German chancellor Gerhard Schroeder warned Thursday against an attack on Iraq, saying it could destroy the international coalition against terrorism.

In the last few days, members of Germany's Social Democratic and environmentalist government coalition have indicated Germany will not take part in an attack on Iraq, even if there is a United Nations mandate for a war against the country.

Now Chancellor Schroeder and his foreign minister Joschka Fischer have gone even further.

In an article in the popular daily newspaper Bild, Mr. Schroeder wrote he is warning against war with Iraq, saying it would set back the war against terrorism. War with Iraq, he wrote, would not be thought of as defensive, and that could destroy the international coalition against terrorism.

"The Middle East," in the chancellor's words "needs peace, not new war."

Foreign Minister Fischer took up the same theme in an interview with another daily newspaper, the respected Sueddeutsche Zeitung.

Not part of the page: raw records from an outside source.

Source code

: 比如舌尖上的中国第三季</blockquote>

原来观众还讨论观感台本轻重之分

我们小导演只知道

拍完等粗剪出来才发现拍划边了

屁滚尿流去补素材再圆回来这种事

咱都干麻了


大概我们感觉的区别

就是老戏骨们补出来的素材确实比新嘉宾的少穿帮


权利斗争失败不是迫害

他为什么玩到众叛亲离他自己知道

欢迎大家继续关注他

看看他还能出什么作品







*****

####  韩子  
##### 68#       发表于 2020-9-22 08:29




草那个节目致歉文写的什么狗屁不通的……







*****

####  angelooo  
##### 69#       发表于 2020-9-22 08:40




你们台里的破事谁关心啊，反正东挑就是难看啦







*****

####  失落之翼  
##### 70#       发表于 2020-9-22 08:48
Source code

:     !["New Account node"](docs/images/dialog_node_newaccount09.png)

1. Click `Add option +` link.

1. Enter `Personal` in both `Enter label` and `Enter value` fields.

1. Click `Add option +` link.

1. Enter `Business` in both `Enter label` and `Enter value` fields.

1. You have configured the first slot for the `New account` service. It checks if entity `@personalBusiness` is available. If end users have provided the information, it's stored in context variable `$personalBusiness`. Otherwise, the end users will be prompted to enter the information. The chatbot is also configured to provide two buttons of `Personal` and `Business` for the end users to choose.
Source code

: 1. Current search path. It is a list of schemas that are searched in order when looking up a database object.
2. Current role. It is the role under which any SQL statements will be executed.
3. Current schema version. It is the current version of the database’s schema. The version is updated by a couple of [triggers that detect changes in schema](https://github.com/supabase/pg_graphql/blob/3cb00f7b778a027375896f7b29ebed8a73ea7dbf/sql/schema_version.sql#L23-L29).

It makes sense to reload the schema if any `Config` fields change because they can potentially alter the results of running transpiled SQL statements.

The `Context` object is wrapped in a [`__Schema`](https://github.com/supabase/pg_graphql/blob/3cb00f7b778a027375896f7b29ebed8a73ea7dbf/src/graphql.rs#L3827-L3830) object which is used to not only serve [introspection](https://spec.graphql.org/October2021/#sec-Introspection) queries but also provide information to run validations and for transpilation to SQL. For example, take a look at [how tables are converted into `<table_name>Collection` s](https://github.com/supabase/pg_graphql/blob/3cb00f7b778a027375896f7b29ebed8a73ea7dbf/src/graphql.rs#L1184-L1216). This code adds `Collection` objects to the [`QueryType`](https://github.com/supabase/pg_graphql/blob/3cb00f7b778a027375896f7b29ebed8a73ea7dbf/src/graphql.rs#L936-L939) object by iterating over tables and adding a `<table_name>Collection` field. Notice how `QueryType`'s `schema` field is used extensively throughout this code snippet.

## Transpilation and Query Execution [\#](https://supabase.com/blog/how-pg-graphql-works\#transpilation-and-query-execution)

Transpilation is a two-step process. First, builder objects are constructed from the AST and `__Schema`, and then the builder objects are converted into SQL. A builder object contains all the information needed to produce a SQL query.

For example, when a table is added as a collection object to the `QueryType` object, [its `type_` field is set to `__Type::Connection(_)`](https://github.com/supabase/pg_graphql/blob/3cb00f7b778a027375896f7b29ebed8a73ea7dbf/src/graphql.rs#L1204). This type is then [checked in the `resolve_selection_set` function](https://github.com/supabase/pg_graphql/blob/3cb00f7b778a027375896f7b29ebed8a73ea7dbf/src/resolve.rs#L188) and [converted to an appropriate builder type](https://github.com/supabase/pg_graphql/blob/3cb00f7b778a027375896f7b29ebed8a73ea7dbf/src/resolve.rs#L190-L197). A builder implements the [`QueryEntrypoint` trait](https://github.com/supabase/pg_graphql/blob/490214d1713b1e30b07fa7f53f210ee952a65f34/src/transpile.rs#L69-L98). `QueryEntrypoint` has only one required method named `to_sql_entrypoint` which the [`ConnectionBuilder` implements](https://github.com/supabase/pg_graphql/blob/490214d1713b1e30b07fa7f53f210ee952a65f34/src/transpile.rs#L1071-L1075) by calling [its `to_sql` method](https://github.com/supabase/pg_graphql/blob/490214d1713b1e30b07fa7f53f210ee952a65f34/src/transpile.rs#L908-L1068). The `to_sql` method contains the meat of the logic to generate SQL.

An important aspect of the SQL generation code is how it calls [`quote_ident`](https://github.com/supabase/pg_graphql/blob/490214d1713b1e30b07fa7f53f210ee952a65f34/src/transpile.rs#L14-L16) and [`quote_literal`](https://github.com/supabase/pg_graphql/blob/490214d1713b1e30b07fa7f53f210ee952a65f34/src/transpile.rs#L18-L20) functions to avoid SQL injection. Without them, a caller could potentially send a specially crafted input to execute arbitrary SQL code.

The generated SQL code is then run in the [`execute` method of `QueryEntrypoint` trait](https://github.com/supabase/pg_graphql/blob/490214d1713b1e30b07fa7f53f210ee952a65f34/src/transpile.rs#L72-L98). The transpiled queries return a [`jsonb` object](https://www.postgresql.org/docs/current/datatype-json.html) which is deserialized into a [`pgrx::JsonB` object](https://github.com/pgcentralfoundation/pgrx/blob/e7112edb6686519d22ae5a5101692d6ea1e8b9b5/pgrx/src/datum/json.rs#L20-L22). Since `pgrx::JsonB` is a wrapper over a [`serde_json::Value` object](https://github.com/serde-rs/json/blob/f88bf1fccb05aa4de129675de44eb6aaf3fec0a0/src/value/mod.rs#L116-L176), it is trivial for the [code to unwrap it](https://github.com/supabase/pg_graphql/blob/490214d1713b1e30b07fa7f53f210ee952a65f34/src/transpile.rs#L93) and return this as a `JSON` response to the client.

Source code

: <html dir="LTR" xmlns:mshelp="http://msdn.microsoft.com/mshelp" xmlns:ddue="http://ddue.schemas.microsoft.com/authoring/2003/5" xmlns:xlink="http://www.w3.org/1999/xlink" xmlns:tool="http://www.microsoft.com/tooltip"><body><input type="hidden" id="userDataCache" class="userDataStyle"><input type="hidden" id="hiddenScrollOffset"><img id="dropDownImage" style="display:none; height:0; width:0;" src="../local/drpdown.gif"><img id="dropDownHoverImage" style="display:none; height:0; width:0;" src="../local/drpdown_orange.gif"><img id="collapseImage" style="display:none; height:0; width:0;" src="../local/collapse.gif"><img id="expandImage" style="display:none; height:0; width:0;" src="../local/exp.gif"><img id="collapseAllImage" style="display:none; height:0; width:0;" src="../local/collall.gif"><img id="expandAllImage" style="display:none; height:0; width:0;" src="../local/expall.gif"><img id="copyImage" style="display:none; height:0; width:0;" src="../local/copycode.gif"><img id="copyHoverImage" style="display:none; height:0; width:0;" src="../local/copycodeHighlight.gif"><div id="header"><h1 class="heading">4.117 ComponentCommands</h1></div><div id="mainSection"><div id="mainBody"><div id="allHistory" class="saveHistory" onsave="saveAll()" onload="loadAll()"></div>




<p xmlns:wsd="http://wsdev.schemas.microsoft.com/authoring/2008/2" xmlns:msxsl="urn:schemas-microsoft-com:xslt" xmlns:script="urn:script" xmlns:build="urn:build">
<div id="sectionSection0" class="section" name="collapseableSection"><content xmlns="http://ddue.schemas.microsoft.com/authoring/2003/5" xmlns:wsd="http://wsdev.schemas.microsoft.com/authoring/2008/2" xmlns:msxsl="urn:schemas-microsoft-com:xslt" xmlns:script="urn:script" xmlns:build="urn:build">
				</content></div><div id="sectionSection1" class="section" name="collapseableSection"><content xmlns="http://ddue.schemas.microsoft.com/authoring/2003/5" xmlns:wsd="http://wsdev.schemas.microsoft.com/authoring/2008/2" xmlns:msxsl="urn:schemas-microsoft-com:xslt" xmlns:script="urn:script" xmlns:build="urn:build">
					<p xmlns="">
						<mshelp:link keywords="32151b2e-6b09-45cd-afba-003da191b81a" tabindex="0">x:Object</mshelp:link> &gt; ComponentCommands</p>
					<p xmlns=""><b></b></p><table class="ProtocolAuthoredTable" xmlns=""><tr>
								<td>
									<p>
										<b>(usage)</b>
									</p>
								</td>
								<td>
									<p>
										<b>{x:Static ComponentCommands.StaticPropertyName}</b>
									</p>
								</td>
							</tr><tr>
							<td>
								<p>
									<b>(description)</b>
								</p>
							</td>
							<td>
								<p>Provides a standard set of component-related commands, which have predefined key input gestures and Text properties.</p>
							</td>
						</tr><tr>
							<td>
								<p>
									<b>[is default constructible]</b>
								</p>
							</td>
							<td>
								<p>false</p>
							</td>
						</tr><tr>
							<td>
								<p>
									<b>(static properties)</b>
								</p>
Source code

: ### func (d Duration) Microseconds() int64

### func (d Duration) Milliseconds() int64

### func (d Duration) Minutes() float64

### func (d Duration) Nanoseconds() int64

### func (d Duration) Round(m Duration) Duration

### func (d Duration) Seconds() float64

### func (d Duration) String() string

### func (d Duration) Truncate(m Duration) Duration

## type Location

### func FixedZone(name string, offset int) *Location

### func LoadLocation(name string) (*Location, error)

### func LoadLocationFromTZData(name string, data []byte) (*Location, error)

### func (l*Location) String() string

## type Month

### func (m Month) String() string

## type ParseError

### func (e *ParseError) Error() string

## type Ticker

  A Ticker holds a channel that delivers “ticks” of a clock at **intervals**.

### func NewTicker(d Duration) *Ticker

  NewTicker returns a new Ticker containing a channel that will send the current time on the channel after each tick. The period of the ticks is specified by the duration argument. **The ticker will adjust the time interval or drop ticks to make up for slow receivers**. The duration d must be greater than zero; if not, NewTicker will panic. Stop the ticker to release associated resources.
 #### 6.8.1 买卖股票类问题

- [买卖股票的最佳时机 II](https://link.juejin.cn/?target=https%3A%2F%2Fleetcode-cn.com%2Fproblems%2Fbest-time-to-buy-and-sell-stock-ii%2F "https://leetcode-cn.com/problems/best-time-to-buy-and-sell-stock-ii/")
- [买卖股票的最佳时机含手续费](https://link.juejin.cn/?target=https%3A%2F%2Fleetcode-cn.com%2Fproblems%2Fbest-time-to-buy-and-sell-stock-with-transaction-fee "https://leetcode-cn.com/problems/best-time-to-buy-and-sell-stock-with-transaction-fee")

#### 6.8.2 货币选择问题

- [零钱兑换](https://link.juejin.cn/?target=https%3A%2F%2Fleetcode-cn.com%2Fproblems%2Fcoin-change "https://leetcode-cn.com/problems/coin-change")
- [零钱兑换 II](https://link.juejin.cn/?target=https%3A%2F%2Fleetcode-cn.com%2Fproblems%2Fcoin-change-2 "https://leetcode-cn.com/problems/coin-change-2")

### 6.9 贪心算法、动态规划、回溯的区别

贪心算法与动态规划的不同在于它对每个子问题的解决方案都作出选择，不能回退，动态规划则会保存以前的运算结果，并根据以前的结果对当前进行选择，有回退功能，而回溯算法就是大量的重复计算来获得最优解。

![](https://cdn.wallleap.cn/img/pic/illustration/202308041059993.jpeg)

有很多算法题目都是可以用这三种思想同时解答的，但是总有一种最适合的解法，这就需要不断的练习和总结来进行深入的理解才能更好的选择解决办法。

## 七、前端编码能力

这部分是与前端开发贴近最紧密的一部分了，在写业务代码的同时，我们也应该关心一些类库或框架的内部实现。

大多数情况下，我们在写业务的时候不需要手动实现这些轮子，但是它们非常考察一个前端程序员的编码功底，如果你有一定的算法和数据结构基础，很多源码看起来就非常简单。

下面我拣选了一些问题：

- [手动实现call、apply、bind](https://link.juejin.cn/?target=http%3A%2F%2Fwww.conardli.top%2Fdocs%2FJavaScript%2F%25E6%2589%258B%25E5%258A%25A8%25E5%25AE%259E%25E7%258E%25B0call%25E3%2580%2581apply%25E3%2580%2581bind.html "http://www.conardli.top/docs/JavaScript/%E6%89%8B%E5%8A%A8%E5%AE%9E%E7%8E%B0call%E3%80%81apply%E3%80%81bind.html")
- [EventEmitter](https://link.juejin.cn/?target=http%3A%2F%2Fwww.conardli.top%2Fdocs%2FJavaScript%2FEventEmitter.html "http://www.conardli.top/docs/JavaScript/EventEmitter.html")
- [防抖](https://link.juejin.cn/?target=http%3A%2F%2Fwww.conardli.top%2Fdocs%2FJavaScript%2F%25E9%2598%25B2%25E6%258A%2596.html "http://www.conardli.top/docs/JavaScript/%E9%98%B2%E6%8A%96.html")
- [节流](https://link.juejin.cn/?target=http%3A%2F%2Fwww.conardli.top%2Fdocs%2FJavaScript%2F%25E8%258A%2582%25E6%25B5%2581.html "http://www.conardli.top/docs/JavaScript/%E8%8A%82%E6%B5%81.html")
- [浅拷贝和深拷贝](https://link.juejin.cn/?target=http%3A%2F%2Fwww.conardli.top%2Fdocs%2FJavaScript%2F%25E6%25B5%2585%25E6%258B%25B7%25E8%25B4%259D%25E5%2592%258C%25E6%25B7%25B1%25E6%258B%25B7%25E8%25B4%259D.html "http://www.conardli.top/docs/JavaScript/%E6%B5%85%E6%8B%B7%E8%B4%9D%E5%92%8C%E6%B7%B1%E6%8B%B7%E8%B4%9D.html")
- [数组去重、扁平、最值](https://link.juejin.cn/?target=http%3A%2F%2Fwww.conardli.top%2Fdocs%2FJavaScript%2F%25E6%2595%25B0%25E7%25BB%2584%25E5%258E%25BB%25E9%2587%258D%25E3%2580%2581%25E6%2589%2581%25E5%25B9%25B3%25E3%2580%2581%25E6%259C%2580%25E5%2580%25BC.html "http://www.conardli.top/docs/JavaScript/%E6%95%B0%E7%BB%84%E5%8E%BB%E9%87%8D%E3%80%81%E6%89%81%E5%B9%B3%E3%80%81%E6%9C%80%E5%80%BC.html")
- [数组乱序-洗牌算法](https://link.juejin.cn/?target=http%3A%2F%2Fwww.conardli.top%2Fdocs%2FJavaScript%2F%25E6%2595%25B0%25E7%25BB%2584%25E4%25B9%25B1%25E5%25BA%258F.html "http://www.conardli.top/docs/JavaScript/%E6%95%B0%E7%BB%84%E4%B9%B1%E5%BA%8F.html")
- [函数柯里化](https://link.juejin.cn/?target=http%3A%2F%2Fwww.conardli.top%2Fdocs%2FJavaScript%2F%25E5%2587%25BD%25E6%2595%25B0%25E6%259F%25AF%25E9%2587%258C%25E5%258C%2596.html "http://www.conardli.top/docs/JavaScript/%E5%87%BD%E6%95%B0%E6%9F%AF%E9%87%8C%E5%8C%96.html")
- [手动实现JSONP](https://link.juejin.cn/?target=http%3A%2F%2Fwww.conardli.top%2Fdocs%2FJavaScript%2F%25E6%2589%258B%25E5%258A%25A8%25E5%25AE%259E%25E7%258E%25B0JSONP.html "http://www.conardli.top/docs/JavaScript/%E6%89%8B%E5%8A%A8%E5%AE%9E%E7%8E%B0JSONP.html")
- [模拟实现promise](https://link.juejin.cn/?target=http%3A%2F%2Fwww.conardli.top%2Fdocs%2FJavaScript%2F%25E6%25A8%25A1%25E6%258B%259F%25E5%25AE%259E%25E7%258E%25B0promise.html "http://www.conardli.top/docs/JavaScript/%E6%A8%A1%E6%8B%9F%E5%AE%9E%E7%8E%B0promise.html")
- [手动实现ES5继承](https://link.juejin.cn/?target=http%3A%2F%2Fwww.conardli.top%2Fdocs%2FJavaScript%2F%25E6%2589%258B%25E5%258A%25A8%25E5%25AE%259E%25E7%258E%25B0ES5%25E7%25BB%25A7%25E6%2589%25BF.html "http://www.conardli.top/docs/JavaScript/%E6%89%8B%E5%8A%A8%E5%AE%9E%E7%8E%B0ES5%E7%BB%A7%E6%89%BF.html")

He said the United States might have the military means to force a change of regime in Iraq, but questioned whether its leaders understand the risks. He warned of a political and miltary upheaval in the Middle East that could force the United States to maintain a presence in the region for decades.

The two men's stance comes in advance of federal elections next month and they may be consciously tapping a popular anti-war mood among German voters.

But they are also taking a line that others in Europe may also favor. Only last month, Mr. Schroeder and French President Jacques Chirac jointly stated they would insist on United Nations approval for any attack on Iraq. And in Italy and Spain too, senior officials have voiced their reservations.